Lars: Wir drei sind einfach in der glücklichen Lage, nicht von der Musik leben zu müssen. Wir müssen uns bei niemandem anbiedern, keiner kann uns was vorschreiben, und wir machen einfach die Musik, die uns gefällt. Das ist genau das, was D.I.Y. für mich bedeutet: Ohne Zwang von Außen genau das tun zu können, was aus dem Bauch kommt. Wenn das anderen obendrein auch noch gefällt, wir einige Shows spielen können und noch dazu einige Tonträger verkaufen können, damit wir selber nicht allzu viel draufzahlen müssen, wär’s perfekt.

Welche Bands haben die DROOGIEZ inspiriert oder verbinden euch?

Arne: Ich denke, dass man nach vielen Jahren Musikmachen nicht mehr direkt von der einen oder anderen Band beeinflusst oder inspiriert ist, sondern seinen eigenen Stil entwickelt hat. Bands, die für diese Entwicklung musikalisch wichtig waren, sind für mich David Bowie, THE CLASH, THE DAMNED, STIFF LITTLE FINGERS, THE JAM, COCK SPARRER, THE SPECIALS, MADNESS, BAD RELIGION und THE LIVING END.

Lars: Rückblickend würde ich sagen, dass mich damals vor allem die Oi!-Sampler, allen voran „Carry On Oi!“ und „Oi! Oi! That’s Yer Lot“, dazu bewegt haben, überhaupt selbst einen Bass in die Hand zu nehmen. Inspirierend für mich sind nach wie vor COCK SPARRER, RUTS, COCKNEY REJECTS und an neueren Bands RANCID, BOUNCING SOULS, DROPKICK MURPHYS. Wir drei haben musikalisch einen ähnlichen Background, auch wenn die Schwerpunkte individuell anders verteilt sind. Ich persönlich höre natürlich sehr viel Ska, Rocksteady und Early Reggae, während sich Tom beim Hardcore heimisch fühlt. Wir tauschen uns da ja auch gegenseitig aus; Arne hat mich letztens auf THE LIVING END gebracht, die mir saugut gefallen. Wichtig ist, dass wir für unsere DROOGIEZ-Sachen eine gemeinsame Basis finden, und das klappt meiner Meinung nach sehr gut.

Stichwort Anthony Burgess: Was fasziniert seit Jahrzehnten gerade in der Oi!- und Punk-Szene an Alex und seinen Droogs?

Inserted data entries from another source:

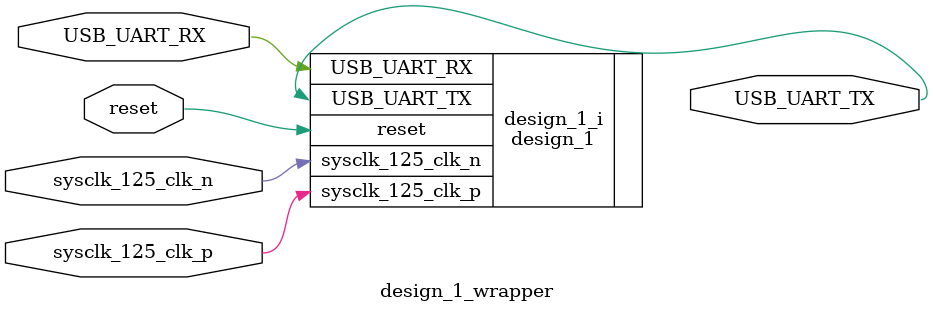
<source format=v>
`timescale 1 ps / 1 ps

module design_1_wrapper
   (USB_UART_RX,
    USB_UART_TX,
    reset,
    sysclk_125_clk_n,
    sysclk_125_clk_p);
  input USB_UART_RX;
  output USB_UART_TX;
  input reset;
  input sysclk_125_clk_n;
  input sysclk_125_clk_p;

  wire USB_UART_RX;
  wire USB_UART_TX;
  wire reset;
  wire sysclk_125_clk_n;
  wire sysclk_125_clk_p;

  design_1 design_1_i
       (.USB_UART_RX(USB_UART_RX),
        .USB_UART_TX(USB_UART_TX),
        .reset(reset),
        .sysclk_125_clk_n(sysclk_125_clk_n),
        .sysclk_125_clk_p(sysclk_125_clk_p));
endmodule

</source>
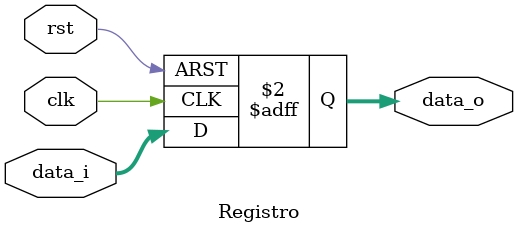
<source format=v>
`timescale 1ns / 1ps
module Registro#(parameter largo = 24)(
	input clk,
	input rst,
	input [largo:0] data_i,
	output reg [largo:0] data_o
    );
	
//reg [largo:0] data_o;
	

always @(posedge clk or posedge rst)
      if (rst) begin
         data_o <= 0;
      end else if (clk) begin
         data_o <= data_i;
      end 
		
endmodule

</source>
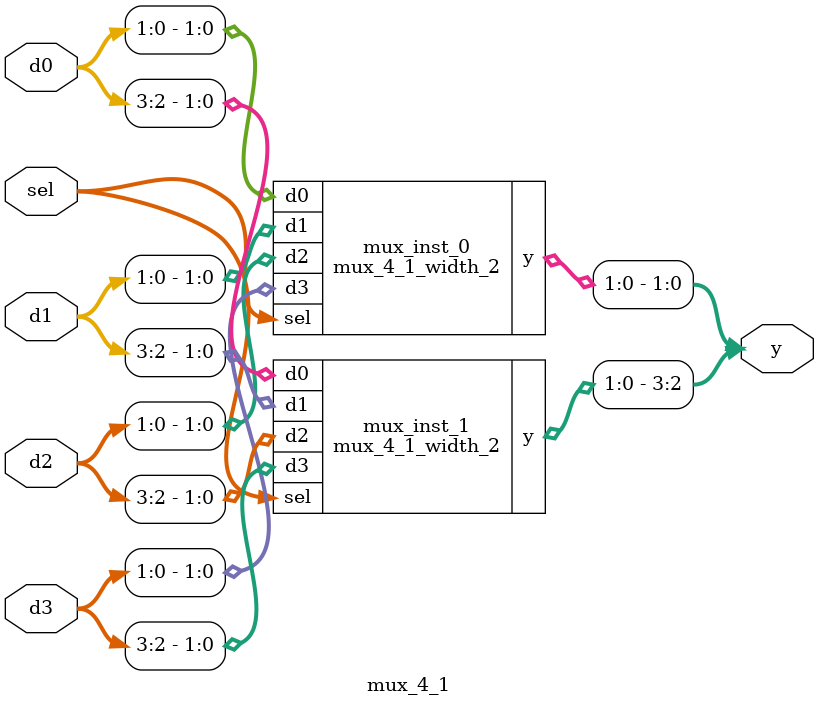
<source format=sv>

module mux_4_1_width_2
(
  input  [1:0] d0, d1, d2, d3,
  input  [1:0] sel,
  output [1:0] y
);

  assign y = sel [1] ? (sel [0] ? d3 : d2)
                     : (sel [0] ? d1 : d0);

endmodule

//----------------------------------------------------------------------------
// Task
//----------------------------------------------------------------------------

module mux_4_1
(
  input  [3:0] d0, d1, d2, d3,
  input  [1:0] sel,
  output [3:0] y
);

  // Task:
  // Implement mux_4_1 with 4-bit data
  // using two instances of mux_4_1_width_2 with 2-bit data
  mux_4_1_width_2 mux_inst_0 (
    .d0(d0[1:0]),
    .d1(d1[1:0]),
    .d2(d2[1:0]),
    .d3(d3[1:0]),
    .sel(sel),
    .y(y[1:0])
  );

  mux_4_1_width_2 mux_inst_1 (
    .d0(d0[3:2]),
    .d1(d1[3:2]),
    .d2(d2[3:2]),
    .d3(d3[3:2]),
    .sel(sel),
    .y(y[3:2])
  );

endmodule

</source>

Arne: Das Outfit der Droogs, welches Stanley Kubrick in seiner Verfilmung perfektioniert hat, ist wahrscheinlich eines der genialsten Outfits die es überhaupt gibt – eine Mischung aus Rebellion und Stil, aus Gewalt und Smartness. Das ist natürlich erst mal die äußere Faszination für Alex und Gesellen. Davon abgesehen sind das Buch und natürlich auch der Film eine brillante Auseinandersetzung mit dem Thema Gewalt in der Gesellschaft und dem Umgang damit. Das Thema ist auch absolut zeitlos, wahrscheinlich einer der Gründe, warum Buch und Film zu einem Klassiker geworden sind – nicht nur in der Punk/Oi!-Szene.

Lars: Ich habe mal irgendwo gelesen, dass sich Stanley Kubrick vom Stil der Skinhead/Suedehead-Kultur Ende der Sechziger, Anfang der Siebziger hat beeinflussen lassen, als er das Outfit für Alex und seine Droogs entwarf – was ich auch sehr einleuchtend finde. Umgekehrt hat genau dieses Outfit wiederum das Skinhead-Revival und die entstehende Punk-Kultur in der zweiten Hälfte der 70er Jahre mitgeprägt. Der äußerliche Stil ist sicherlich ein Merkmal, aber auch die inhaltliche Aussage des Films, der Widerspruch zwischen persönlicher Entscheidungsfreiheit und psychologischer Konditionierung in der modernen Gesellschaft, hat dazu beigetragen, „A Clockwork Orange“ zu dem Klassiker schlechthin zu machen. Die Symbolik ist innerhalb der Punk- und Skinhead-Kultur klar verständlich, Bands wie THE ADICTS und MAJOR ACCIDENT haben damit angefangen, und aktuelle Bands wie GIMP FIST oder CERVELLI STANKI beweisen, dass der Einfluss und die Thematik dieses Films noch immer aktuell sind.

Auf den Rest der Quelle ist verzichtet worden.